With all this in mind, here are a few suggestions for where what we might call ‘small physics’ might usefully devote some of its energies in the coming years:
- quantum information and quantum optics: even if quantum computers aren’t going to be a universal game-changer any time soon, the implications of pursuing quantum theory as an information science are vast, ranging from new secure communications technologies to deeper insights into the principles that really underpin the quantum world.
- the physics of biology: this can mean many things, from understanding how the mechanics of cells determine their fate (stem cells sometimes select their eventual tissue type from how the individual cells are pulled and tugged) to the question of whether phase transitions underpin cancer, brain activity and even natural selection. This one needs handling with care: physicists are likely to go badly astray unless they talk to biologists.
- materials physics: from new strong materials to energy generation and conversion, it is essential to develop an understanding of how materials systems behave over a wide range of size scales (and that’s not necessarily a problem to tackle from the bottom up). Such knowhow is likely to be central to a scientific basis for sustainability.
- new optical technologies: you’ve probably heard about invisibility cloaks, and while some of those claims need to be taken with a pinch of salt, the general idea that light can be moulded, manipulated and directed by controlling the microstructure of materials (such as so-called photonic band-gap materials and metamaterials) is already leading to new possibilities in display technologies, telecommunications and computing.

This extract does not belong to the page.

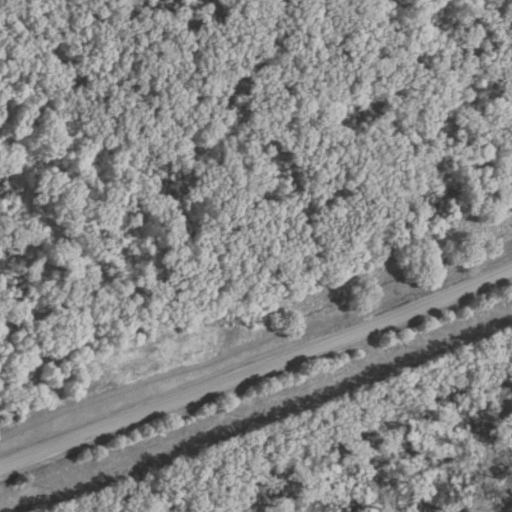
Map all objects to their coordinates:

- electronics: this one kind of goes without saying, perhaps, but the breadth and depth of the topic is phenomenal, going way beyond ways to make transistors ever smaller. There is a wealth of weird and wonderful behaviour in new and unusual materials, ranging from spintronics (electronics that uses the quantum spins of electrons), molecular and polymer electronics, and unusual electronic behaviour on the surfaces of insulators (check out “topological insulators”).
None of this is to deny the value of Big Physics: new accelerators, telescopes, satellites and particle detectors will surely continue to reveal profound insights into our universe. But they are only part of a bigger picture.
Most of all, it isn’t a matter of training physicists to be experts in any of these (or other) areas. Rather, they need to know how to adapt the powerful tools of physics to whatever problem is at hand. The common notion (or is it just in physics?) that a physicist can turn his or her hand to anything is a bit too complacent for comfort, but it is nonetheless true that a ‘physics way of thinking’ is a potential asset for any science.